At the heart of the Earthwatchr project is the hope that by distributing easy to use geoblogging software, both individuals and organizations can use these new mapping tools to document the world around them. Weather the tool is used for tracking a long distance hike or for documenting the impact of logging on local communities, tracking a family of chimpanzees, or documenting bird sightings, the effect will be same. A picture tells a thousand words, and geoblogging tools help bring readers, donors and actors to the story on the ground in a way that is both powerful and entirely new.
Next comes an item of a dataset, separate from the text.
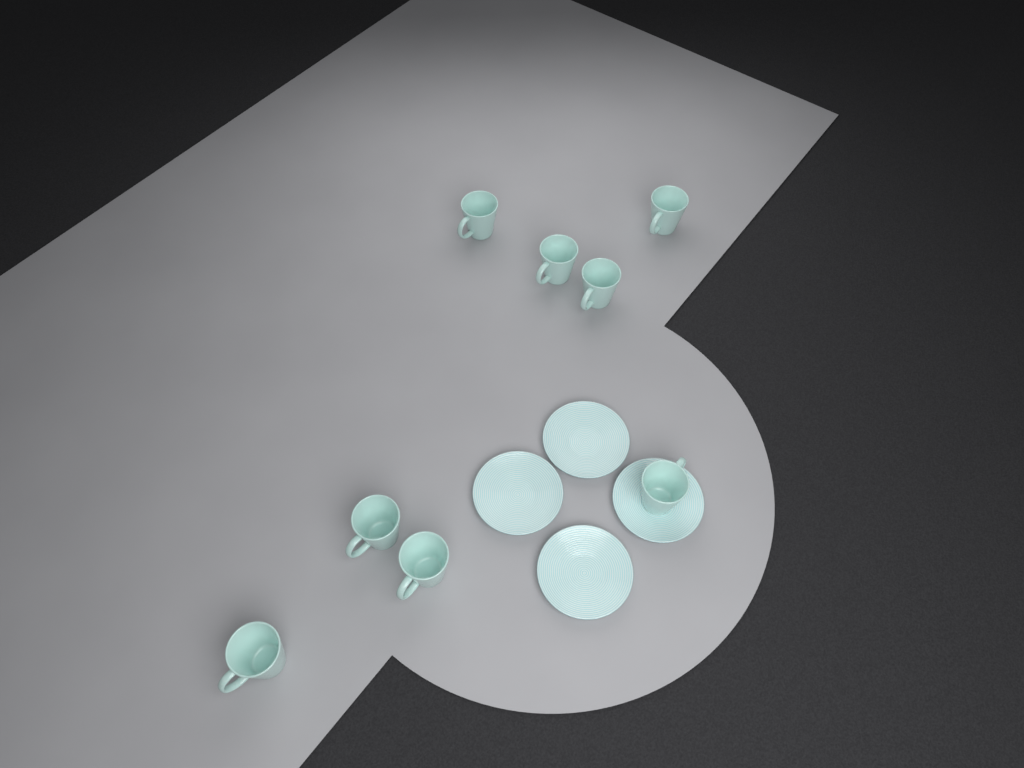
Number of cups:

I want to give special thanks to Nick Novitski, who worked very hard on this project with me. He was integral in developing the Google Maps integration for both the blog, and the content management system, and deserves kudos for both his excellent work on the project as well as his persistence in working out some of the more difficult details that make the blogging tool easy to use. Nick came to the Institute to work on this project and really took the idea of the blog and made it his own. His inquisitiveness and sharp mind has helped take this project to the next level. I look forward to working with him on the future of the EarthWatchr Project.